No. Storage nodes can be limited by memory bandwidth, interrupt handling, and network stack efficiency. More cores help only if the hot path
parallelizes and locality is respected. Otherwise you just get more cores watching one core do the work.
8) Should I configure more NUMA nodes per socket (NPS) for performance?
Sometimes. More NUMA nodes can improve locality if your scheduler and application placement are NUMA-aware, especially for I/O-heavy workloads.
But it also increases operational complexity. If you don’t have placement discipline, fewer NUMA nodes may be more stable.
9) What’s the single worst “EPYC tuning” habit?
Treating topology as optional. If you ignore IRQ distribution, memory placement, and PCIe negotiation, you’ll spend weeks “tuning” sysctls and thread counts
while the real bottleneck sits in plain sight.
Next steps that won’t embarrass you
EPYC turned servers into a showroom by making the spec sheet matter again: cores, lanes, channels, and cache.
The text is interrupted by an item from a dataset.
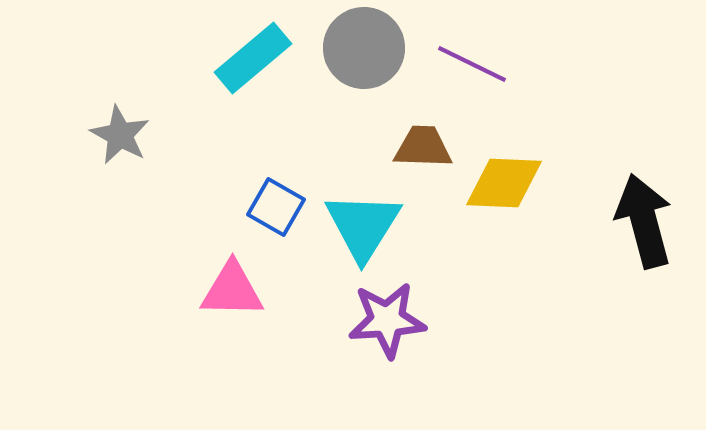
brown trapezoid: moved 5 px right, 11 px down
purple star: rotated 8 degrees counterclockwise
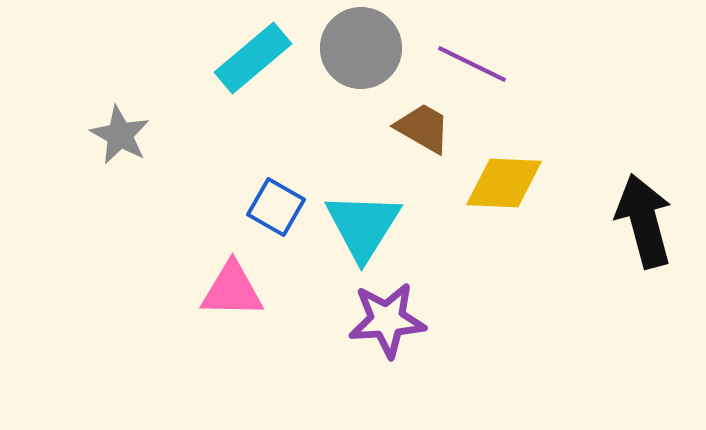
gray circle: moved 3 px left
brown trapezoid: moved 19 px up; rotated 28 degrees clockwise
That’s the headline.
The operational reality is that topology matters again too, and topology punishes hand-wavy thinking.
Practical next steps:
- Inventory topology on every host: CPU/NUMA shape, NIC and NVMe NUMA nodes, PCIe negotiated speeds. Store it with your CMDB or provisioning metadata.
- Standardize BIOS and power policy across the fleet. Inconsistent profiles create “haunted hosts” that waste SRE time.
- Baseline IRQ and softirq behavior under representative load. If one CPU is the kernel’s dumping ground, fix that first.
- Measure p99 before and after changes. If you only track averages, you’ll declare victory while users keep retrying.
- Use pinning surgically: reserve it for workloads that deserve it and environments that can maintain it.
The goal isn’t to make your EPYC servers impressive. They already are. The goal is to make them boring—and to keep them boring when the workload gets mean.